With expanded MIDI functionality, an improved core engine and more, does v2 of zplane's acclaimed harmonising plugin deserve your attention?
Working with vocals brings its own set of logistical problems. What if your singer has gone home when you decide the track needs harmonies, or they just aren't adept at laying them down? Or perhaps you're working with pre-recorded samples, and you'd like to add a harmony to a single-line melody.
It's for just such situations that zplane developed their vielklang Instant Harmony plugin (VST/AU/RTAS). Now at version 2, its interface has been overhauled since we looked at v1, and a number of key new features have been added.

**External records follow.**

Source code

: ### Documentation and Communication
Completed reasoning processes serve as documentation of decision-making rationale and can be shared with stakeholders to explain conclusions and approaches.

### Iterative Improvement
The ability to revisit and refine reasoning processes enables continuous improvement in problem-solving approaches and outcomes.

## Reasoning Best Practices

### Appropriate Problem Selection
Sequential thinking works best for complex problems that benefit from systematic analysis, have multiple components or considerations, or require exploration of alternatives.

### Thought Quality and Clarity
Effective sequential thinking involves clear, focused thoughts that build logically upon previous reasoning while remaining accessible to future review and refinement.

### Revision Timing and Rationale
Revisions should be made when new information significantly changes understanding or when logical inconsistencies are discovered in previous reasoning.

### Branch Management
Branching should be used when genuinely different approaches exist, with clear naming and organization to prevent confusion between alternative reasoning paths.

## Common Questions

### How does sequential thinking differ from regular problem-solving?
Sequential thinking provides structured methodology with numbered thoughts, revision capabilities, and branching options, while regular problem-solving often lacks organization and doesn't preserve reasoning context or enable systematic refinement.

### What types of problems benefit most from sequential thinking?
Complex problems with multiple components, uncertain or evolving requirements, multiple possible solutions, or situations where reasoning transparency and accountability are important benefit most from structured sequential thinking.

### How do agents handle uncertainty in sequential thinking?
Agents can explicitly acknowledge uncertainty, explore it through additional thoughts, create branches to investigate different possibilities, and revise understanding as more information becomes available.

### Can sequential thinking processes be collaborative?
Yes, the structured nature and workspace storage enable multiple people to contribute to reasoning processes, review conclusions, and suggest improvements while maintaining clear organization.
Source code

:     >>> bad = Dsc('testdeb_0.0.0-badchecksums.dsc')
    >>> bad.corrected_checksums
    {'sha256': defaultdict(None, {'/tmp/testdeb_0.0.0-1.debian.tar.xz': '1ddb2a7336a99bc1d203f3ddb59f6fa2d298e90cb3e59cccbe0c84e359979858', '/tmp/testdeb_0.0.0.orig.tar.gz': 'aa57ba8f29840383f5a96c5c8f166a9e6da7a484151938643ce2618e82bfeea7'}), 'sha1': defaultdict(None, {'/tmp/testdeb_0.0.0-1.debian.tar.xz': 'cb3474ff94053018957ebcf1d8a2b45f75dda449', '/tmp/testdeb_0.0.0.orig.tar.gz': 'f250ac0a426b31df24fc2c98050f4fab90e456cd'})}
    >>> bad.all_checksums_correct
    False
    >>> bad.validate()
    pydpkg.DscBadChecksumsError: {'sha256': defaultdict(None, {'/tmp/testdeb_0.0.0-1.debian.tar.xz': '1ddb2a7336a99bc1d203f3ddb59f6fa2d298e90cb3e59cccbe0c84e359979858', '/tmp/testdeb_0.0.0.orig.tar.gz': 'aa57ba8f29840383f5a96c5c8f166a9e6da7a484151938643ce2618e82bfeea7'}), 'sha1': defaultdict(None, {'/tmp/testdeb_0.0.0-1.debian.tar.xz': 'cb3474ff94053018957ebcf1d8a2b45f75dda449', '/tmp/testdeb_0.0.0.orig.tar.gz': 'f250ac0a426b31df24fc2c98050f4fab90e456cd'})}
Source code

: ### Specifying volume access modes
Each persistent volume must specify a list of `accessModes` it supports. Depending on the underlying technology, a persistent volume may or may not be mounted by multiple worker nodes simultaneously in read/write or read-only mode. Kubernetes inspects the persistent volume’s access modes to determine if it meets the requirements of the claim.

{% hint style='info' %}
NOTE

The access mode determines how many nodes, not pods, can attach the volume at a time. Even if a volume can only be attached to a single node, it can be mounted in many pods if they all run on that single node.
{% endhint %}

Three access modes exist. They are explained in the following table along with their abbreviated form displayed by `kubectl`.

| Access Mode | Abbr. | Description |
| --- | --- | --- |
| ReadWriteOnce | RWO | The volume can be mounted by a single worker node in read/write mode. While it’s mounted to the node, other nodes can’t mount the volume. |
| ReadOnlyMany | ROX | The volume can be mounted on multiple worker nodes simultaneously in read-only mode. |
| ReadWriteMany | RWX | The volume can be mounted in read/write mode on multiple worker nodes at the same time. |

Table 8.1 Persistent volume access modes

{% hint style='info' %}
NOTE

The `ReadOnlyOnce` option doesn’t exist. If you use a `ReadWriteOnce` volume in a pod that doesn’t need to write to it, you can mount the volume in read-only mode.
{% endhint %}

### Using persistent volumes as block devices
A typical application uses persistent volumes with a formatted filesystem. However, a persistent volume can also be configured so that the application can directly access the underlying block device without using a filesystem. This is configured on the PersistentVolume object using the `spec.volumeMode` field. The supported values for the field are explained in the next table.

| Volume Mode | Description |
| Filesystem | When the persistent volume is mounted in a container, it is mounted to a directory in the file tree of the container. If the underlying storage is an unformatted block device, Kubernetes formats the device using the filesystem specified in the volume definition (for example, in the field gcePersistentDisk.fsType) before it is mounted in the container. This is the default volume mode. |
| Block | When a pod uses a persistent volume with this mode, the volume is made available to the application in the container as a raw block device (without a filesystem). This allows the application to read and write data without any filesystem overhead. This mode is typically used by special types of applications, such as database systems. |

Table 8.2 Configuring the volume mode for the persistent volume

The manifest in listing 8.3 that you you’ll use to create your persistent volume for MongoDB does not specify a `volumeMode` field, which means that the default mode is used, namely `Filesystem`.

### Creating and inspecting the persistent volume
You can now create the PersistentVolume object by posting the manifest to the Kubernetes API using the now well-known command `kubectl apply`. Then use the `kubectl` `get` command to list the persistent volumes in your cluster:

Version 1 offered up to four channels of intelligent harmonisation, and at the simplest level, it only required you to drop your audio file into the plugin, whereupon it made an eerily accurate guess as to the key.
Version 2 goes further, though, permitting the import of multiple files at once. Now, a verse, chorus, bridge - anything you like - can be laid out in the arrange window. You then enter the tempo, hit the Harmonize button and enjoy some incredibly convincing harmonies.
These can be viewed and edited in a piano roll editor - you can delete, move, draw and add new notes, as well as apply vibrato and tremolo to individual notes. Its this piano roll functionality that makes vielklang Instant Harmony 2 more powerful than many of its competitors.
When you have a harmony performance you're happy with, you can export each part as a separate audio file, or even as a MIDI file. Version 2 also introduces MIDI file import, enabling you to turn something like a simple lead synth line into a huge harmonic monster that can then be exported as a complete MIDI file.
We find this plugin at its most usefully suggestive when applied to a vocal before any backing music has been added. It then doubles as a compositional tool because many of the suggested harmonies will also make good starting points for backing tracks. It's often less useful when your track is up and running, though, as the results can need serious editing.
The viel' deal
Another ingenious feature is the ability to take snapshots of specific harmonies, assign them to MIDI keys and then trigger them, letting you perform harmonic progressions live via MIDI. Then there's the formant control, chord menu, MIDI harmony control and numerous other powerful features.
It all really is as magical as it sounds, but it isn't perfect. Despite being redesigned, the interface is a little clunky; it doesn't feel as slick as the likes of Melodyne and Harmony Engine.
In terms of sound quality, we pitched vielklang against some of the leading harmony- generating plugins on the market, and it was at least as good, if not better. When used constantly, the results of harmony plugins - understandably - sound a little robotic, but with careful mixing and sporadic use, the sound is very convincing, particularly when used in electronic productions.
vielklang 2 is an insanely clever bit of kit and a big step forward from version 1 (we haven't even had time to mention the additional scales or new harmonisation types). Whatever your skill level, it can be genuinely inspirational, especially with the new MIDI harmonisation. However, if experimentation and/or music theory give you the fear, you may not find vielklang 2 quite so welcoming or intuitive.